A controversial way to pay taxes. They're tearing down the roof to avoid paying.

- Investors seeking to avoid paying tax on buildings undergoing demolition are seeking tax rulings from the tax authorities. However, these rulings are often inconsistent, reports Prawo.pl.
- In Wrocław, the mayor decided that after the permanent and complete removal of the roof during the demolition process, the building would no longer constitute a structure subject to property tax. In Kraków, on the other hand, it was noted that redevelopment does not always result in the construction of a new building, which would then trigger a tax liability.
- "Case law has developed a line of reasoning according to which only the complete and permanent removal of a roof from a building causes it to cease to be a building. This leads to the conclusion that a building has a roof until it is completely removed, dismantled, or demolished," Dominika Jurek, an attorney at the LTCA law firm, told Prawo.pl.
Prawo.pl reports that investors, wanting to avoid paying tax, are applying to local officials for tax interpretations, in which they are waiting for information on whether it is possible to avoid paying tax in the event of demolition of the building's roof.
Let us recall that, according to the Construction Law, a building is a construction object that must be permanently attached to the ground, separated from space by means of building partitions and have a foundation and a roof.
Divergent interpretations of building tax regarding roof demolitionInterpretations by authorities regarding the tax on buildings undergoing roof demolition vary. In Wrocław, the mayor ruled in an interpretation (WPO-DNT.310.1.1.2025.PR) that after the permanent and complete removal of a roof during the demolition process, the building will no longer constitute a structure subject to property tax.
However, not every interpretation is the same. In Krakow, it was recognized that the reconstruction procedure itself does not imply that the building will cease to exist.
There is no doubt that, if necessary, during a reconstruction, the investor may temporarily dismantle the roof, walls, or other structural elements in order to replace, repair, or make appropriate modifications to the planned reconstruction. However, reconstruction involves construction work on the existing building and does not involve its demolition. Reconstruction will also not result in the construction of a new building, which will only trigger a tax liability.
- indicated in the interpretation of April 12, 2022 (PD-03-4.3120.8.2.2022.GK), which is quoted by Prawo.pl.
The complete and permanent removal of a roof from a building means that it ceases to be a building.Dominika Jurek, an attorney at LTCA, reminds Prawo.pl that a damaged or destroyed roof does not eliminate tax liability . She points to the Supreme Administrative Court's judgment of January 31, 2025 (III FSK 1002/23), in which the judges found that damage to or partial removal of a roof does not mean that a given structure does not have one (and therefore ceases to be a building within the meaning of the Tax Act).

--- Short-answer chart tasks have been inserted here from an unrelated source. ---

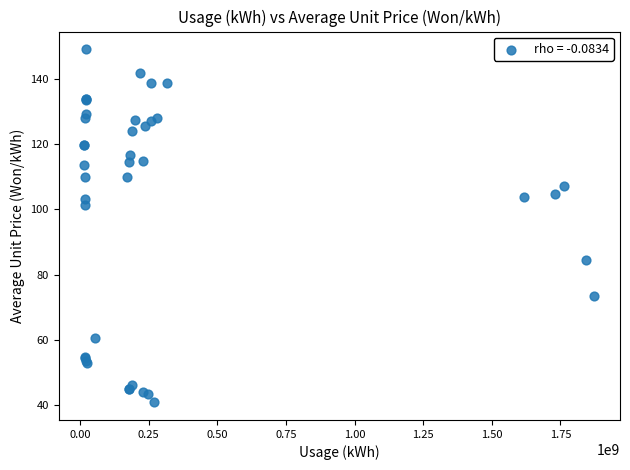

What Y value in the scatter plot is closest to 94?

101.3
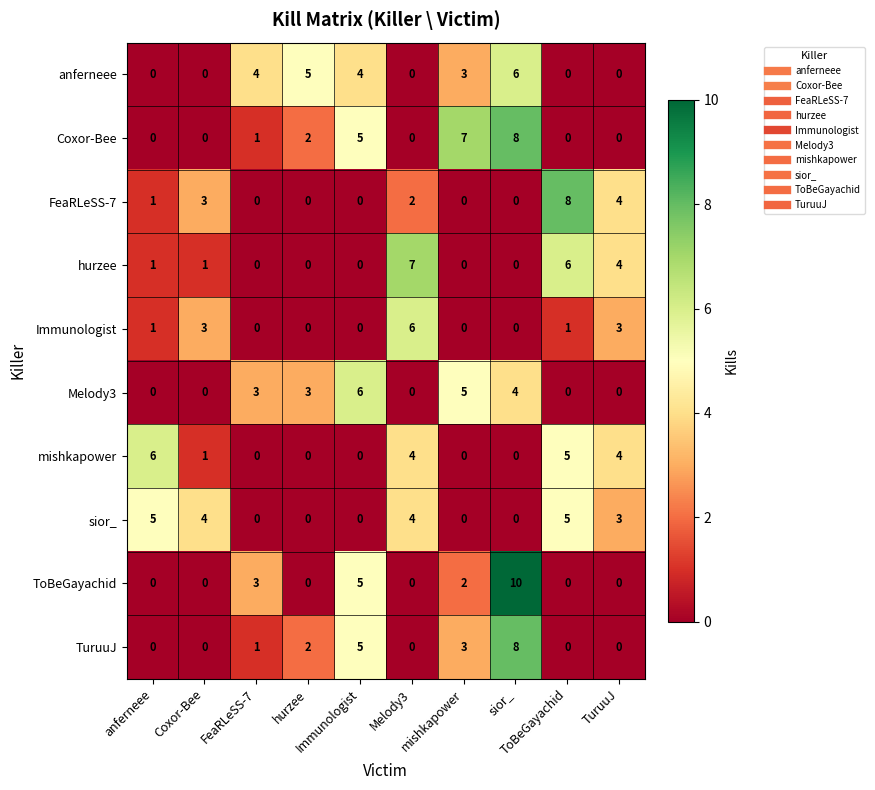

At how many categories does at least one series exceed 2?

10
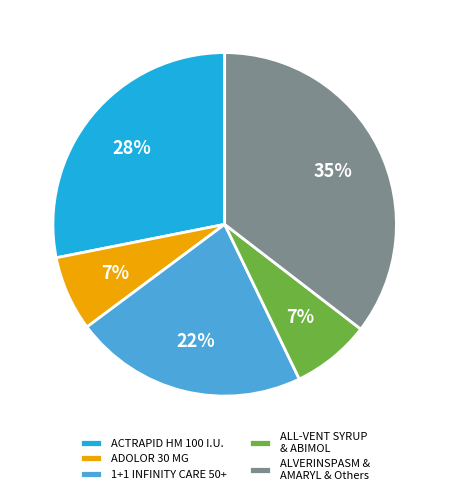

To the nearest percent, what is the average slice percentage?

20%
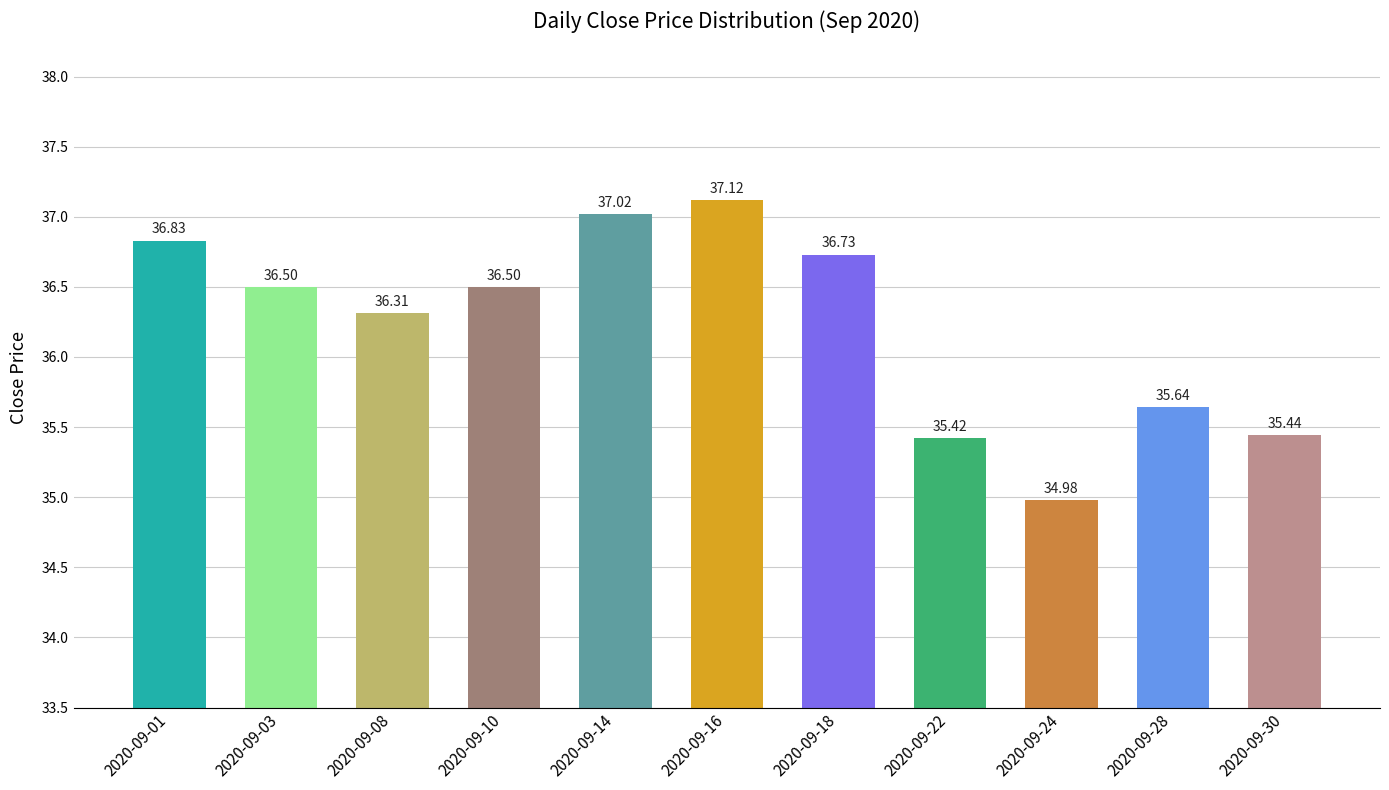

What is the difference between the second highest and second lowest values?

1.6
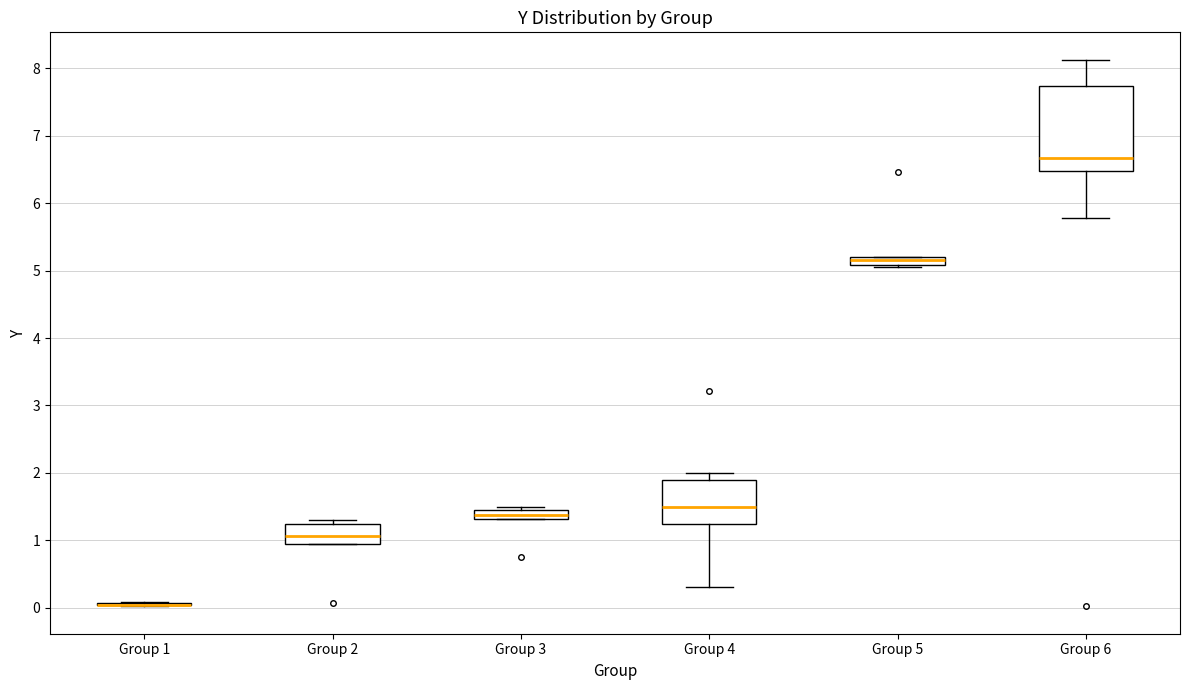

Where does the median line of the box for Group 2 sit on the y-axis? The values are not printed on the chart, so give them approximately, as read against the axis.

1.1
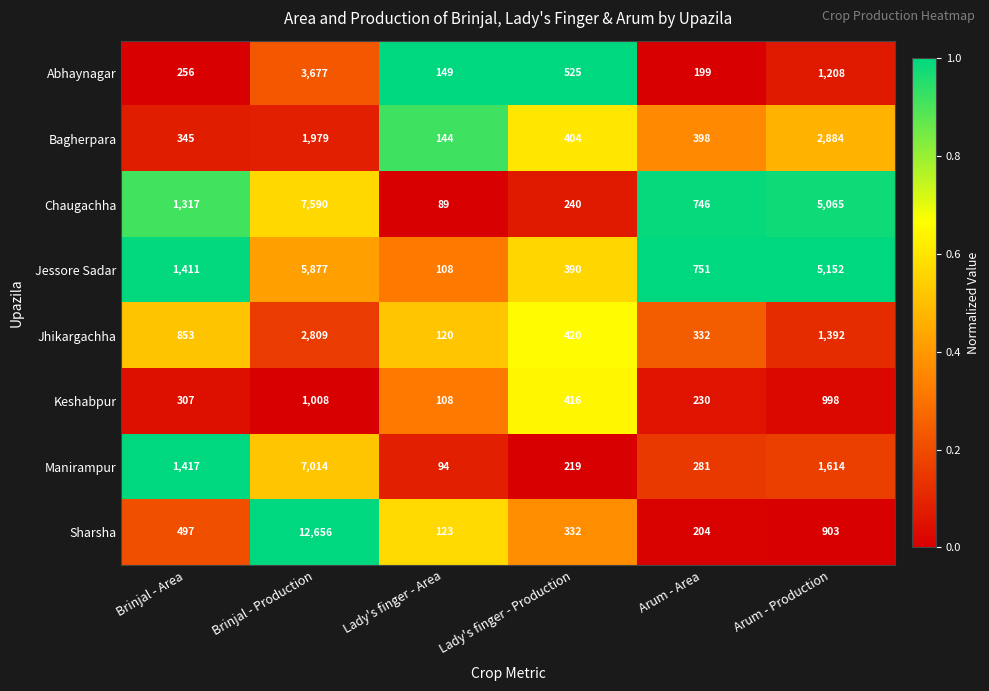

At Arum - Area, list the series in order from largest to smallest.

Jessore Sadar, Chaugachha, Bagherpara, Jhikargachha, Manirampur, Keshabpur, Sharsha, Abhaynagar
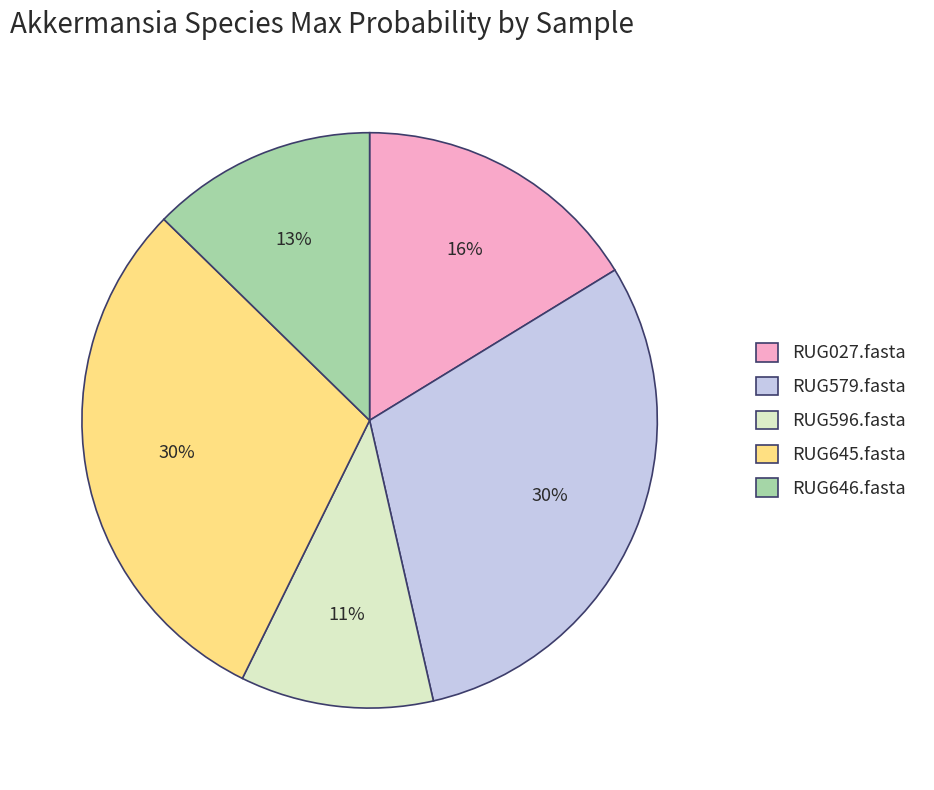

Which category has the smallest portion of the pie?

RUG596.fasta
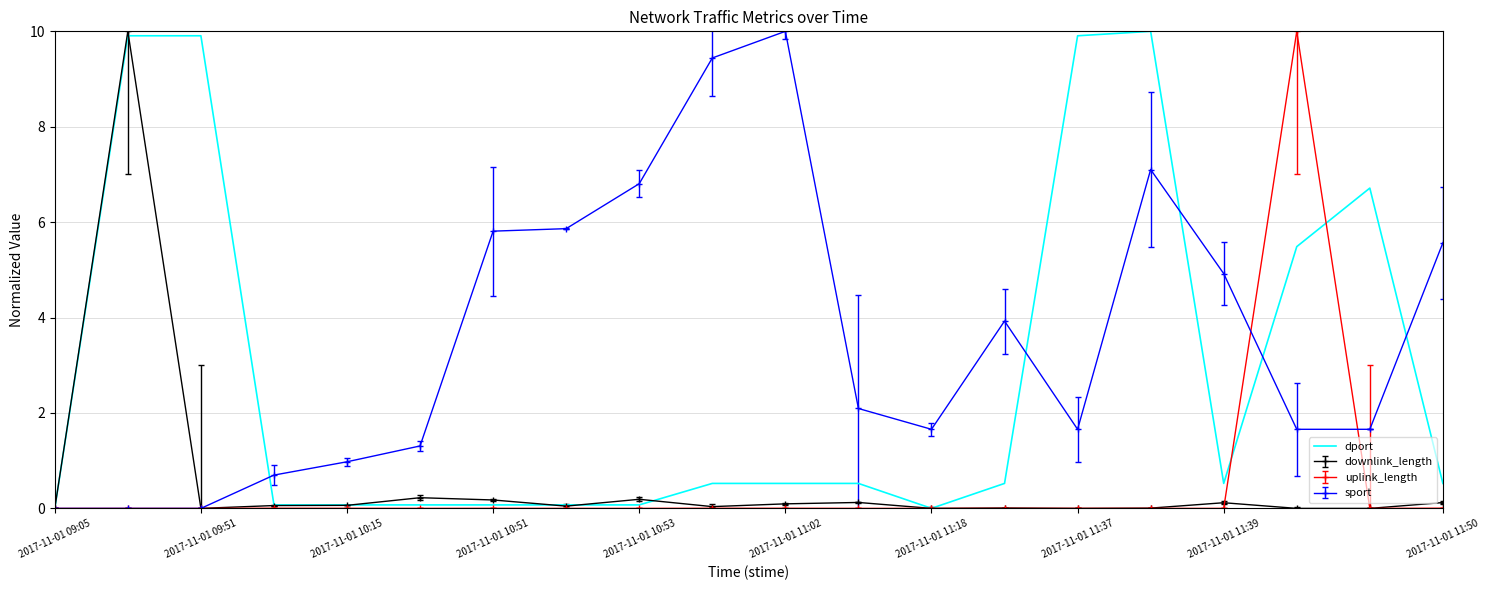

What is the highest value of the uplink_length series?

10.0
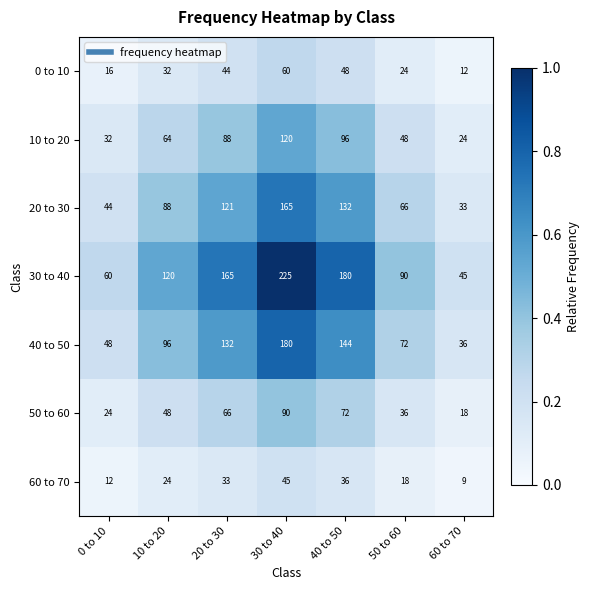

What is the difference between the maximum and second lowest values in the 60 to 70 series?

33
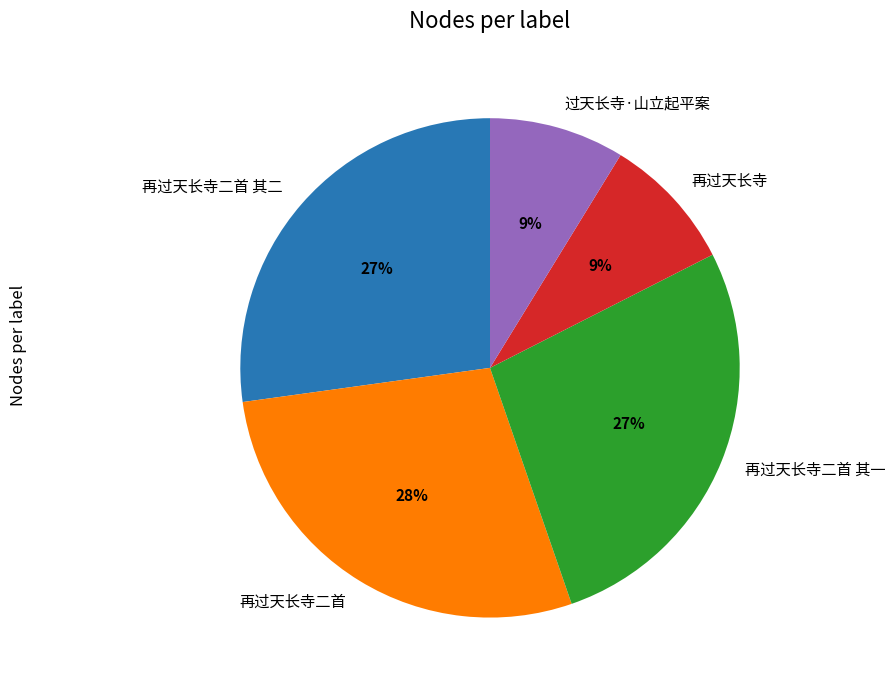

To the nearest percent, what portion does 过天长寺·山立起平案 represent?

9%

Case law confirms that a roof is an essential element of the definition of a building – its absence means that the structure ceases to be a building within the meaning of the tax law. At the same time, a clear distinction is made between partial removal or poor condition of a roof (which does not eliminate tax liability) and permanent and complete dismantling, which effectively ends taxation.
- emphasizes Mariusz Aniszewski, senior consultant at TPA Poland for Prawo.pl.
The case law has developed a line of reasoning according to which only the complete and permanent removal of a roof from a building causes it to cease to be a building. This leads to the conclusion that a building has a roof until it is completely removed, dismantled, or demolished.
- summarizes attorney Dominika Jurek.